Show Don't Tell

Show don't Tell. If you've been reading about how to write, then you've read this old saw a gazillion times. Getting tired of it? Too bad. It's true. But instead of just telling you not to do this, I'll show you how. But you still have to work at it. I'll lead you to the water, but I can't make you drink.

J'accuse!

You Must Prove Your Innocence.

Oh, hey, a little repetition! But that's because mastering how to show instead of tell is key to your craft. I'm going to show you how.

Gee, she's carrying an armload of grapeshot. That stuff's really heavy. She better drop it and put her hands in the air. I mean, Geez, who wouldn't? The guy's got a gun, for goodness sake.

Well, think about it. Why should I, the person you want to spend six whole dollars, and probably more, on your book, believe a word you say? Geez, Louise, how many lies do you think I hear every time I turn on the radio or see a T.V. commercial? Add in reading the paper and billboards and the bs meter reading goes on overload. I may be willing to suspend disbelief for a novel, but I'll only balance on that limb for as long as you make it safe.

Distract me by putting pictures in my head. Performs feats of literary legerdemain by letting me figure stuff out by myself. Consider this:

Corpus Delicti

"Halt, or I'll shoot!"
Geneva did as she was told. Afraid she would be shot dead, she stopped, dropping her armload of grapeshot to the wet ground.

You're busted. That's telling. Not Showing.

But Why Did This Happen to Me?

Because it was the first draft, that's why. OK, specifically, this is telling because I told you she was afraid. I didn't let you figure it out.

Post Mortem

You're writing along, thinking, the guard sees Geneva! Oh, no! "Halt, or I'll shoot!" the guard shouts, he's practically breathing down her neck. You see it all so clearly. You type the sentence:
"Halt, or I'll shoot!"
Hmm, you say, if she doesn't stop, the guard will shoot her, he can't miss at this range, and then the story's over. She better stop. You type:
Geneva did as she was told.
Gee, she's carrying an armload of grapeshot. That stuff's really heavy. She better drop it and put her hands in the air. I mean, Geez, who wouldn't? The guy's got a gun, for goodness sake. You type:
Afraid she would be shot dead, she stopped, dropping her armload of grapeshot to the wet ground.

The Verdict - You Told!

How do I stop it from happening again?

By rewriting. And while you're rewriting, hold the picture in your head and feel the emotions. Because you already know what happens (this is the beauty of a first draft) you can now get to work.

"Halt, or I'll shoot!"
Geneva's heart slammed against her ribs. Her armload of grapeshot hit the ground like a sack of dead rats.

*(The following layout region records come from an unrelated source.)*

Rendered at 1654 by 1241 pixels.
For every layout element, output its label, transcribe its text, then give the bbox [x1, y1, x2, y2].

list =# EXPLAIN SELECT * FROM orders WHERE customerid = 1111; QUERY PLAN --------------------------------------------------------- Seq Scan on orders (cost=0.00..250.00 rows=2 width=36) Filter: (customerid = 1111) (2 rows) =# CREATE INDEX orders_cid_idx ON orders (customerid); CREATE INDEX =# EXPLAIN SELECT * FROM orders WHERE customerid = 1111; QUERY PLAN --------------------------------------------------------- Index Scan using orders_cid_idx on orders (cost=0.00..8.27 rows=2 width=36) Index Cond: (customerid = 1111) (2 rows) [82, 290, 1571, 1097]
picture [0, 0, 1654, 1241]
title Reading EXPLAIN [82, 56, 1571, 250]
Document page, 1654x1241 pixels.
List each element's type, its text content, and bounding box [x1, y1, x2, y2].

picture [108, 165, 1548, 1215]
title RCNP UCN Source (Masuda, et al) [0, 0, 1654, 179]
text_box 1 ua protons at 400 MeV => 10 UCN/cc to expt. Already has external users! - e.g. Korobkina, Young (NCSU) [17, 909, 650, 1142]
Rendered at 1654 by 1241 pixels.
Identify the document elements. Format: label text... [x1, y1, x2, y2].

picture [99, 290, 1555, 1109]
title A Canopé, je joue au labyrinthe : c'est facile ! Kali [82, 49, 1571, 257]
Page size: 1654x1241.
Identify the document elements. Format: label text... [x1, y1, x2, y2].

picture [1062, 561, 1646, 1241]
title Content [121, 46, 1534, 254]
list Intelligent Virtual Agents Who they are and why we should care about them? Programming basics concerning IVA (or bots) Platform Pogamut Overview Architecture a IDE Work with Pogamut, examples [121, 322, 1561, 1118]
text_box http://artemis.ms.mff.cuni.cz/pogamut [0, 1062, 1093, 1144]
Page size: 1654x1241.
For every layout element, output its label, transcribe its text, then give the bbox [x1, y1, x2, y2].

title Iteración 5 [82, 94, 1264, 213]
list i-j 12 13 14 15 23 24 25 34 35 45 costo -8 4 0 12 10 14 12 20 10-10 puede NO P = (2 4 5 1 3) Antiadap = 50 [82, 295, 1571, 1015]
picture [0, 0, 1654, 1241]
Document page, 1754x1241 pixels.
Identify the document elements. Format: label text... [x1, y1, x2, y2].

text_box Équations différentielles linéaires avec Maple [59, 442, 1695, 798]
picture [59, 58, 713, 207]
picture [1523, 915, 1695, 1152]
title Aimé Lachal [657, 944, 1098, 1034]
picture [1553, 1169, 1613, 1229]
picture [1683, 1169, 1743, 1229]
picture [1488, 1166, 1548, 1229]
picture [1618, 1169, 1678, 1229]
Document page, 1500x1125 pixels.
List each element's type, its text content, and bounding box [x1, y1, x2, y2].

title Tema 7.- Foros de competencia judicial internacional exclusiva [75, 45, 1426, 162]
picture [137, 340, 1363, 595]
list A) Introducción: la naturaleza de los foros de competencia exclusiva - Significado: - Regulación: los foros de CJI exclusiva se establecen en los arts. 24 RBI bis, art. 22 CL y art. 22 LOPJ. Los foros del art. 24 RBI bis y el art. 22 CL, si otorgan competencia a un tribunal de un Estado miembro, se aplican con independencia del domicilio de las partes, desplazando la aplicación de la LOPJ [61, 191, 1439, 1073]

Note that in this version, I did not say Geneva was afraid. I said her heart slammed against her ribs. That's a stand-in for fear. I did not say she dropped the grapeshot. I said it fell like a sack of dead rats, which is a stand-in for fear as well. So, perhaps you would choose a different similie, perhaps a sack of dead rats does not strike quite the right note for you. But then it would be your story, not mine.

Your assignment

Find a place in your WIP where you were really on a roll. The words came out so fast you could hardly type fast enough. Fix it, because I bet you told. Showing takes a lot of work. Hint: the verb to be will be one tip-off. Adverbs are another.

Extra Credit

None. This is hard work, and it will take you a long time.